Chet, I used the links to get to the videos of your layout, and was very impressed. I've got much less space available, and less time to work on it (I'm 70 and just starting, so I can't think of a 20 year project.) But I must add that although I'm "just starting" I'm actually "just starting AGAIN." My present house does not have the full basement available that I had available(30 years) before. Now I get 1/3 of a basement recreation room. Still, like you, I'm interested in switching/operations, and have created layout enough to keep me busy. - Ted


----------



## Chet (Aug 15, 2014)

I did start the layout over 30 years ago, but I really only worked on it in the winter. Another one of my hobbies is restoring classic cars and devoted a lot more time to it. I have no hobby shops at all in my area which was another problem. Until internet retailers came on board, I would only have a chance to visit hobby shops when we took a road trip. There was a period of probably around 8 to 10 that I reraly got into the train room.


----------



## isoc (Jan 23, 2017)

Chet, I am fortunate that I have one excellent and one good hobby shop within a 10 minute drive, so I only rarely need the internet for model railroading. My other hobby is amateur astronomy, and for that I can’t do anything local as far as shopping. And living in central Ohio when it is mostly cloudy for weeks at a time, I wanted an alternate hobby for the cloudy season, which is why I started up my model railroad again. That, and I also got permission from my wife to use 1/3 of the rec room (saving the utility room for her exclusive use) for my layout. I’ve made more progress the last two months than I ever thought possible, but it’s been cloudy, or clear but too cold. Only had the telescope out once since last November. It's raining tonight. - Ted


----------



## ExONRcarman (Feb 7, 2017)

Hi. i was just reading thro your post, if your still looking for scrap for your yard, on ebay i saw a couple of posts for the perfect thing. it was a whole lot of steamer wheels and gears. i was looking under ho lot and i believe the title had steampunk in it. dont forget to select toys and hobbies.
here you go http://www.ebay.ca/itm/Vintage-Lot-...ins-Gears-Wheels-Slag-Steampunk-/201556659598


----------



## cchancey (Aug 27, 2015)

There are sources for HO scale "scrap metal". Try Model Tech Studio; Walther's catalog - in a recent flyer there was a really neat HO scale model of a car crusher machine plus stacks of crushed cars; Motrak Models Loads; Diecast Direct; 3000 Toys; and just do a Google for HO scale scrap metal to make a junkyard. Also, there are manufacturers of HO scale "scrap loads" for specific types of gondola and hopper cars. These loads can usually be cut into different shapes. Try Toy Train Heaven, Blue Ridge Hobbies and other large internet and mortar and brick stores. Also, try Ebay under HO trains and do a search for different types of scrap metal loads. You can also have whatever you want at a reasonable price. Contact Harry Hieke and explain what it is that you want and Harry will have many ideas and be able to also make whatever you decide you want. Harry's phone number is: 856-625-5506 (Mount Ephraim, NJ).
Good luck on your venture! You're going to find a ton of ideas and items that you can use to make your scrap yard look like the real thing.


----------



## isoc (Jan 23, 2017)

cchancey, thanks for the hint to look for "HO scrap metal." Got some good ideas and there was a thread in another forum showing a scrapyard in Holyoak, MA that gave some current prototype pictures. I've now got some ideas of what I need to do to make my layout more complete. I don't have enough space to do a large scrap yard, but I've included a photo of what I've got.

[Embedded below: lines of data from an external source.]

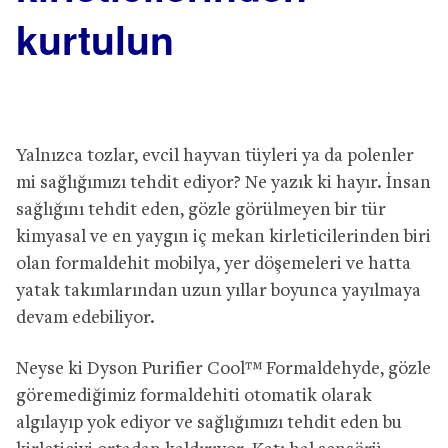
kurtulun
Yalnızca tozlar, evcil hayvan tüyleri ya da polenler
mi sağlığımızı tehdit ediyor? Ne yazık ki hayır. İnsan
sağlığını tehdit eden, gözle görülmeyen bir tür
kimyasal ve en yaygın iç mekan kirleticilerinden biri
olan formaldehit mobilya, yer döşemeleri ve hatta
yatak takımlarından uzun yıllar boyunca yayılmaya
devam edebiliyor.
Neyse ki Dyson Purifier Cool™ Formaldehyde, gözle
göremediğimiz formaldehiti otomatik olarak
algılayıp yok ediyor ve sağlığımızı tehdit eden bu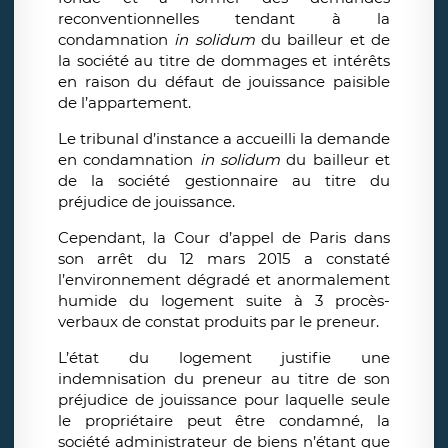
reconventionnelles tendant à la
condamnation
in solidum
du bailleur et de
la société au titre de dommages et intérêts
en raison du défaut de jouissance paisible
de l’appartement.
Le tribunal d’instance a accueilli la demande
en condamnation
in solidum
du bailleur et
de la société gestionnaire au titre du
préjudice de jouissance.
Cependant, la Cour d’appel de Paris dans
son arrêt du 12 mars 2015 a constaté
l’environnement dégradé et anormalement
humide du logement suite à 3 procès-
verbaux de constat produits par le preneur.
L’état du logement justifie une
indemnisation du preneur au titre de son
préjudice de jouissance pour laquelle seule
le propriétaire peut être condamné, la
société administrateur de biens n’étant que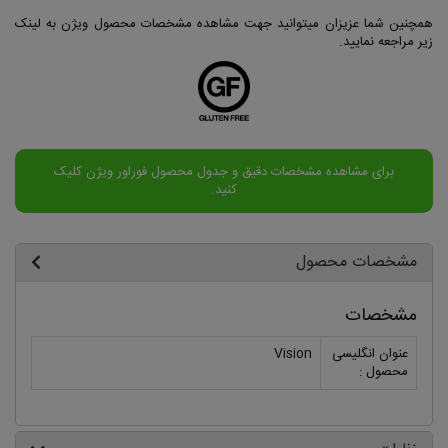
همچنین شما عزیزان میتوانید جهت مشاهده مشخصات محصول ویژن به لینک
زیر مراجعه نمایید.
برای مشاهده مشخصات دقیق و جدول محصول فوراور ویژن کلیک
کنید.
مشخصات محصول
مشخصات
عنوان انگلیسی
Vision
محصول :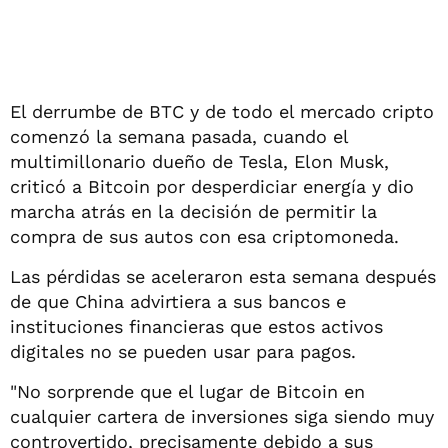
El derrumbe de BTC y de todo el mercado cripto
comenzó la semana pasada, cuando el
multimillonario dueño de Tesla, Elon Musk,
criticó a Bitcoin por desperdiciar energía y dio
marcha atrás en la decisión de permitir la
compra de sus autos con esa criptomoneda.
Las pérdidas se aceleraron esta semana después
de que China advirtiera a sus bancos e
instituciones financieras que estos activos
digitales no se pueden usar para pagos.
"No sorprende que el lugar de Bitcoin en
cualquier cartera de inversiones siga siendo muy
controvertido, precisamente debido a sus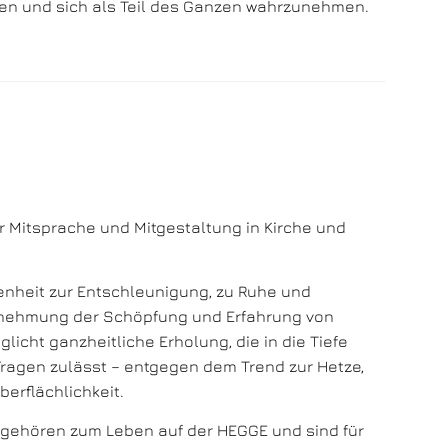
n und sich als Teil des Ganzen wahrzunehmen.
er Mitsprache und Mitgestaltung in Kirche und
enheit zur Entschleunigung, zu Ruhe und
nehmung der Schöpfung und Erfahrung von
licht ganzheitliche Erholung, die in die Tiefe
Fragen zulässt – entgegen dem Trend zur Hetze,
erflächlichkeit.
r gehören zum Leben auf der HEGGE und sind für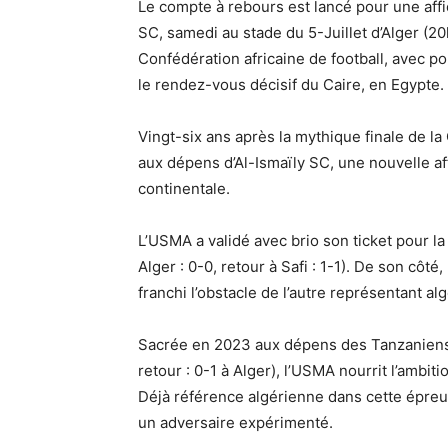
Le compte à rebours est lancé pour une affi
SC, samedi au stade du 5-Juillet d’Alger (20h
Confédération africaine de football, avec p
le rendez-vous décisif du Caire, en Egypte.
Vingt-six ans après la mythique finale de l
aux dépens d’Al-Ismaïly SC, une nouvelle aff
continentale.
L’USMA a validé avec brio son ticket pour la 
Alger : 0-0, retour à Safi : 1-1). De son côt
franchi l’obstacle de l’autre représentant alg
Sacrée en 2023 aux dépens des Tanzaniens d
retour : 0-1 à Alger), l’USMA nourrit l’ambi
Déjà référence algérienne dans cette épreuv
un adversaire expérimenté.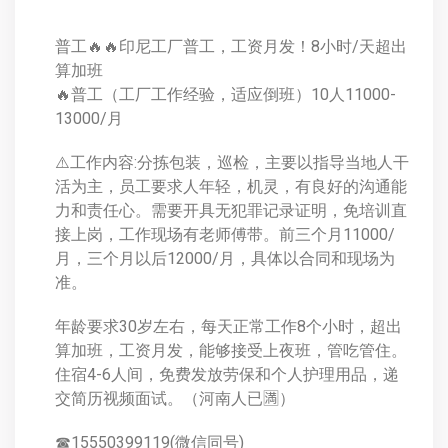
普工🔥🔥印尼工厂普工，工资月发！8小时/天超出
算加班
🔥普工（工厂工作经验，适应倒班）10人11000-
13000/月
⚠️工作内容:分拣包装，巡检，主要以指导当地人干
活为主，员工要求人年轻，机灵，有良好的沟通能
力和责任心。需要开具无犯罪记录证明，免培训直
接上岗，工作现场有老师傅带。前三个月11000/
月，三个月以后12000/月，具体以合同和现场为
准。
年龄要求30岁左右，每天正常工作8个小时，超出
算加班，工资月发，能够接受上夜班，管吃管住。
住宿4-6人间，免费发放劳保和个人护理用品，递
交简历视频面试。（河南人已🈵）
☎15550399119(微信同号)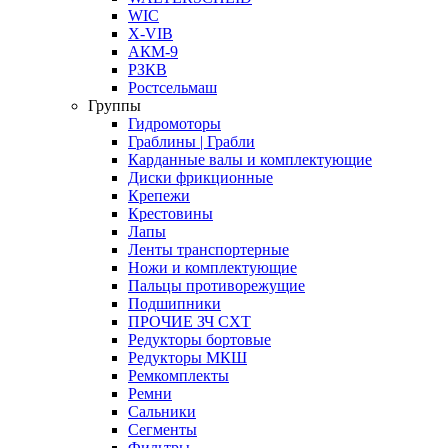
WIC
X-VIB
АКМ-9
РЗКВ
Ростсельмаш
Группы
Гидромоторы
Граблины | Грабли
Карданные валы и комплектующие
Диски фрикционные
Крепежи
Крестовины
Лапы
Ленты транспортерные
Ножи и комплектующие
Пальцы противорежущие
Подшипники
ПРОЧИЕ ЗЧ СХТ
Редукторы бортовые
Редукторы МКШ
Ремкомплекты
Ремни
Сальники
Сегменты
Фильтры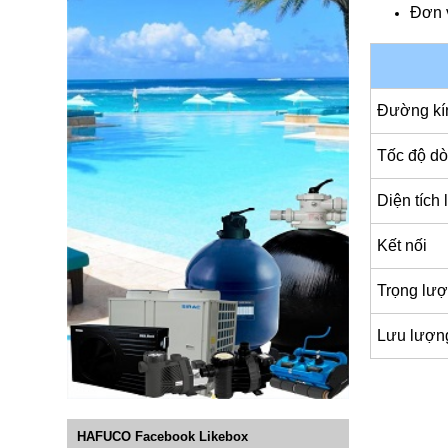
Đơn v
Đường kín
Tốc độ dò
Diện tích 
Kết nối
Trọng lượ
Lưu lượn
HAFUCO Facebook Likebox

I really don't like my crane with the huge magnet, but it will do until I can find or kitbash something more modest. Also pictured is a "log loader" but I can imagine it's used for non magnetic loading and unloading. I just had to have something so the guys at "Craney Metals" don't have to load and unload the gondolas by hand. Eventually I'd like to find or create something more like what Chet has. - Ted


----------



## beepjuice (Sep 17, 2014)

ISOC
I got the same crane for my scrapyard and although it says 1:87 scale (HO), I find that the cab is too big so I'm going to sell it. It's more suitable for "O" gauge or at least "S" gauge, I think.


----------



## LateStarter (Mar 12, 2016)

I make much of my scrap steel out of bread wrapper clips, snipped into random sizes, and sprayed brown.
The painted pieces can be touched-up with powders or 'edge-sprayed' with lighter rust colors.
Sprinkle on CA cement, and drop handfuls on each other until you have a pile, or mold a shape on a basswood base or FlexSeal for gondola loads.
The shapes simulate sheet or plate steel that's been run through a shear, which many salvage yards had on the premises. A D7 bulldozer, or a front loader would be appropriate near the pile, or a magnetic crane op.


----------